Then he clapped his hands, and a servant appeared from somewhere behind the hut, one of those fierce-looking men who had stopped us at the gate. He saluted the dwarf and stood before him in silence and with bowed head.

“Make two fires,” said Zikali, “and give me my medicine.”

The man fetched wood, which he built into two little piles in front of Zikali. These piles he fired with a brand brought from behind the hut. Then he handed his master a catskin bag.

“Withdraw,” said Zikali, “and return no more till I summon you, for I am about to prophesy. If, however, I should seem to die, bury me to-morrow in the place you know of and give this white man a safe-conduct from my kraal.”

The man saluted again and went without a word.

When he had gone the dwarf drew from the bag a bundle of twisted roots, also some pebbles, from which he selected two, one white and the other black.

“Into this stone,” he said, holding up the white pebble so that the light from the fire shone on it—since, save for the lingering red glow, it was now growing dark—“into this stone I am about to draw your spirit, O Macumazana; and into this one”—and he held up the black pebble—“yours, O Son of Matiwane. Why do you look frightened, O brave White Man, who keep saying in your heart, ‘He is nothing but an ugly old Kafir cheat’? If I am a cheat, why do you look frightened? Is your spirit already in your throat, and does it choke you, as this little stone might do if you tried to swallow it?” and he burst into one of his great, uncanny laughs.

I tried to protest that I was not in the least frightened, but failed, for, in fact, I suppose my nerves were acted on by his suggestion, and I did feel exactly as though that stone were in my throat, only coming upwards, not going downwards. “Hysteria,” thought I to myself, “the result of being overtired,” and as I could not speak, sat still as though I treated his gibes with silent contempt.

“Now,” went on the dwarf, “perhaps I shall seem to die; and if so do not touch me lest you should really die.
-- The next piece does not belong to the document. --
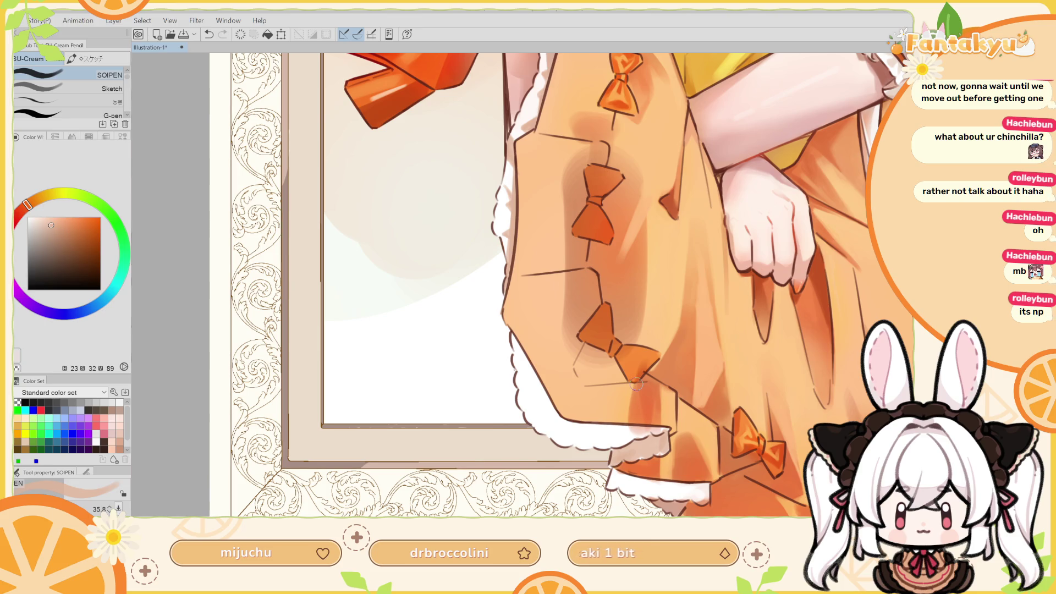
key(h)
Wait till I wake up again and tell you what your spirits have told me. Or if I do not wake up—for a time must come when I shall go on sleeping—well—for as long as I have lived—after the fires are quite out, not before, lay your hands upon my breast; and if you find me turning cold, get you gone to some other Nyanga as fast as the spirits of this place will let you, O ye who would peep into the future.”

As he spoke he threw a big handful of the roots that I have mentioned on to each of the fires, whereon tall flames leapt up from them, very unholy-looking flames which were followed by columns of dense, white smoke that emitted a most powerful and choking odour quite unlike anything that I had ever smelt before. It seemed to penetrate all through me, and that accursed stone in my throat grew as large as an apple and felt as though someone were poking it upwards with a stick.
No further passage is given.